Bible Encyclopedias
Greenville, Ohio

1911 Encyclopedia Britannica

A city and the county-seat of Darke county, Ohio, U.S.A., on Greenville Creek, 36 m. N.W. of Dayton. Pop. (1890) 5473; (1900) 5501. It is served by the Pittsburg, Cincinnati, Chicago & St Louis and the Cincinnati Northern railways, and by interurban electric railways. It is situated about 1050 ft. above sea-level and is the trade centre of a large and fertile agricultural district, producing cereals and tobacco. It manufactures lumber, foundry products, canned goods and creamery products and has grain elevators and tobacco warehouses. In the city is a Carnegie library, and 3 m. distant there is a county Children's Home and Infirmary. The municipality owns and operates its water-works. Greenville occupies the site of an Indian village and of Fort Greenville (built by General Anthony Wayne in 1793 and burned in 1796).
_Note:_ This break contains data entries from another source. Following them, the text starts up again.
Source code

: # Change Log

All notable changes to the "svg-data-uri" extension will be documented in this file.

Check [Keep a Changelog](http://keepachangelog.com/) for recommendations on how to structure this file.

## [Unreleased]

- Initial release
Here, on the 3rd of August 1795, General Wayne, the year after his victory over the Indians at Fallen Timbers, concluded with them the treaty of Greenville, the Indians agreeing to a cessation of hostilities and ceding to the United States a considerable portion of Ohio and a number of small tracts in Indiana, Illinois and Michigan (including the sites of Sandusky, Toledo, Defiance, Fort Wayne, Detroit, Mackinac, Peoria and Chicago), and the United States agreeing to pay to the Indians $20,000 worth of goods immediately and an annuity of goods, valued at $9500, for ever. The tribes concerned were the Wyandots, the Delawares, the Shawnees, the Ottawas, the Chippewas, the Pottawatomies, the Miamis, the Weeas, the Kickapoos, the Piankashas, the Kaskaskias and the Eel-river tribe. Tecumseh lived at Greenville from 1805 to 1809, and a second Indian treaty was negotiated there in July 1814 by General W. H. Harrison and Lewis Cass, by which the Wyandots, the Delawares, the Shawnees, the (Ohio) Senecas and the Miamis agreed to aid the United States in the war with Great Britain. The first permanent white settlement of Greenville was established in 1808 and the town was laid out in the same year. It was made the county-seat of the newly erected county in 1809, was incorporated as a town in 1838 and chartered as a city in 1887.